While the implementation of NFS at Tarwyn Park has increased the functional diversity of plant species within the pasture, biodiversity has not been increased on the property. The number of native plant species on the property is low, with all plant communities – floodplains, hillslopes, stream channel, and riparian zone– characterised by moderate to low species diversity. The pasture communities are the most diverse, although native species diversity and abundance in the pasture is very low. Because of the dominance of broad-leaf annuals in the pasture mix at certain times, it is likely that there is a significant export of the seeds of these species (for example, Paterson’s curse (Echium plantagineum) and thistles (Centaurea spp.)) to downstream properties. To downstream landholders pursuing more conventional agriculture, this is undesirable.

The riparian vegetation is dominated by a canopy of exotic willows (Salix spp.) and native river oak (Casuarina cunninghamania), very little understorey, and a mix of native and exotic grasses as ground cover. There is an absence of trees on the hillslopes adjacent to the floodplain, although native eucalypts dominate the forest up the steeper slopes towards the escarpments. The lack of trees implies poor habitat on the property for birds and other terrestrial fauna.

It is the opinion of the panel that suite of Tarwyn Park practices can only work for local groundwater flow systems where the water balance is dominated by fresh groundwater held in highly transmissive floodplain sediments. Local groundwater systems are those which have recharge and discharge areas within a few kilometres of each other……..The sediments must also be sufficiently deep to allow substantial subsurface water storage. The valley and floodplain topography must be such that it is possible to move the majority of the stream flow out onto the floodplain. The salinity of the groundwater in the floodplain sediments must also be low. Furthermore, the salt sources must be discrete such that those areas of highest salt mass can be effectively quarantined from the water cycle that is operating on the floodplains.

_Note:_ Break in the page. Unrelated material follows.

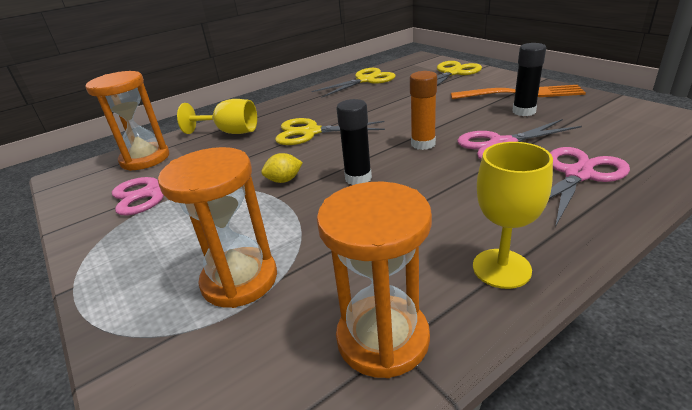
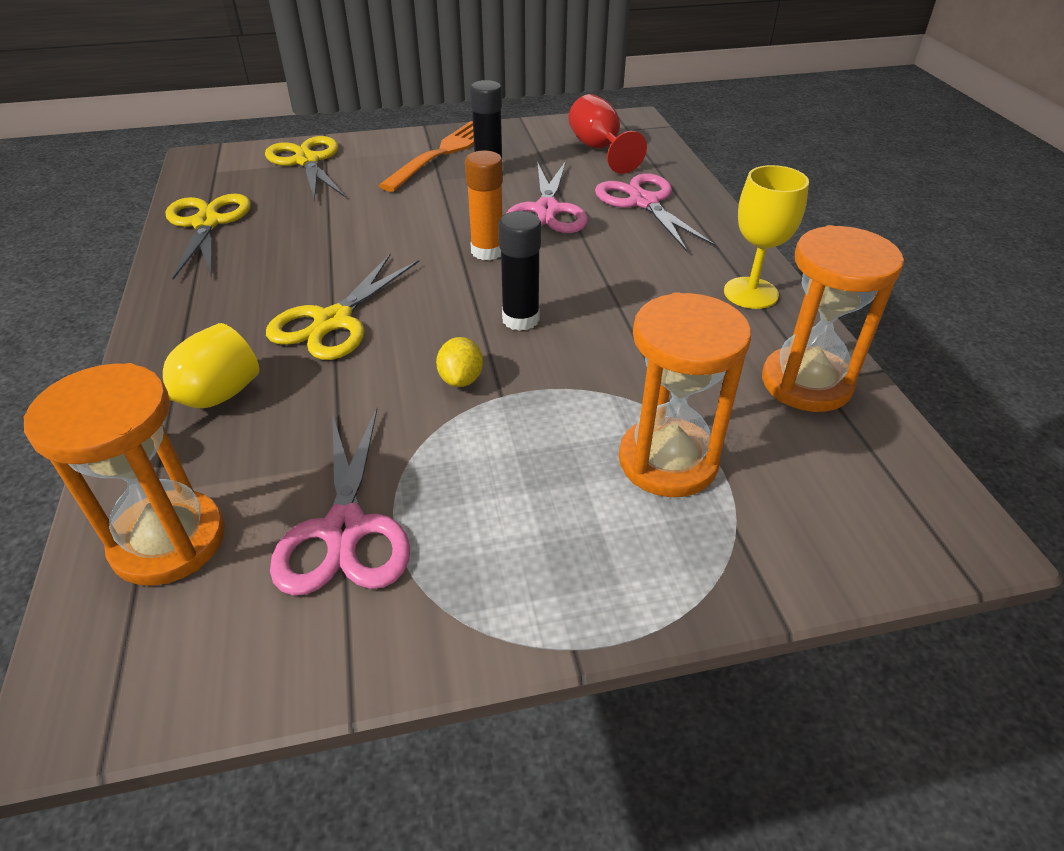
camera: 70 degrees left, 10 degrees up
none -> red goblet [568,94,647,174]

In addition to the hydrogeologic setting, the suite of Tarwyn Park management measures are only suitable in fluvially confined floodplain systems that prior to disturbance were characterised by a “chain of ponds” stream system. In systems that previously had incised channels, stream energies would be sufficiently high to preclude the stability and effectiveness of low-cost grade control structures.

Tarwyn Park benefits from the increased volumes of water and loads of sediment and nutrients, and provides an environmental service by acting as at least a medium-term store for a proportion of the salt load it receives from upstream. It is the panel’s view that implementation of NFS higher up the Bylong River catchment would reduce these inputs to Tarwyn Park. With reduced flow and nutrient inputs from upstream, sustainable productivity on Tarwyn Park would be lower. In addition, with less incoming water, the ability to store salt would most probably be reduced. Thus if the properties upstream implemented NFS, there would be a negative impact on Tarwyn Park. Similarly, implementing NFS on Tarwyn Park has reduced sediment and nutrient loads downstream of the property. These changes are believed to be towards the pre-European condition, nonetheless from a downstream agricultural perspective they could be viewed as detrimental.

Not exactly a ringing endorsement is it? In short it does work on Tarwin Park however applicability to other landscapes is limited and the property shows low biodiversity.